The Centre for Living is the flagship centre of research excellence for health and social care  within the School of Health and Life Sciences. The Centre brings together research expertise drawn from the allied health sciences, social sciences, nursing, epidemiology, population health, and life sciences along with the co-hosted and Chief Scientist Office funded Nursing, Midwifery and Allied Health Professions Research Unit (NMAHPRU) and our strategic partnerships with Health Protection Scotland.
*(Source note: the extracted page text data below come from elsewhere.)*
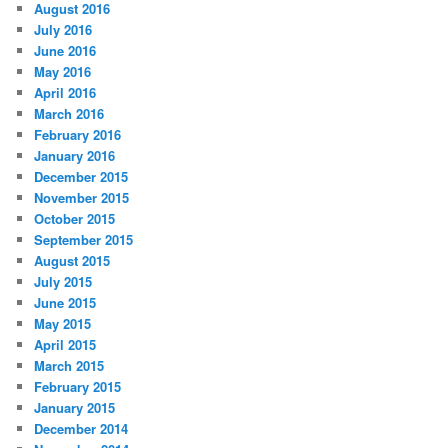
August 2016
July 2016
June 2016
May 2016
April 2016
March 2016
February 2016
January 2016
December 2015
November 2015
October 2015
September 2015
August 2015
July 2015
June 2015
May 2015
April 2015
March 2015
February 2015
January 2015
December 2014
We promote research led teaching on our programmes and pride ourselves on provision of both workplace and research laboratory experience and additional support via our Career Tracks initiative. Within the Centre for Living, our research is focussed around two strategic themes in (i) Public health – exploring the development and evaluation of public health interventions, in for example infection prevention and sexual health & blood borne viruses and (ii) Long Term Conditions – focusing on chronic disease and the underlying molecular mechanisms in diabetes, visual health and musculoskeletal health amongst others. Supporting this research, we host a Skin Research Tissue Bank and wide range of state of the art research facilities We are also collaborators on a number of interdisciplinary flagship programmes such as the IBioIC, the West of Scotland Health Sciences network and the Glasgow City of Science Innovation Strategic Programme Board.

 

Robert Gordon is home to multi-disciplinary research that focuses its activities on addressing major issues around the diagnosis, prevention, treatment, care and welfare of patients, drawing on the research skills of academic staff in their Schools of Applied Social Studies, Health Sciences, Nursing and Midwifery, Pharmacy and Life Sciences.  It also houses the Research Centre for Obesity Research and Epidemiology (CORE) and the CyanoSol research facility which aims to develop sustainable solutions for algae related problems in the aquatic environment in parallel with the exploitation of their diverse biosynthetic capabilities.

 

 

The Strathclyde Institute of Pharmacy & Biomedical Sciences (SIPBS) is a major research centre in Scotland and is amongst the UK’s top Schools of Pharmacy. They have a wide range of state-of-the-art research facilities and recently benefited from the opening of a new £36m building. SIPBS’ research is focused on ‘New Medicines, Better Medicines & Better Use of Medicines’. SIPBS is home to the research centres Continuous Manufacturing & Crystallisation(CMAC), the Cancer Research UK Formulation Unit, the SFC-funded Industrial Biotechnology Innovation Centre (IBioIC), ORBITOSeaBioTech and the Centre for Biophotonics.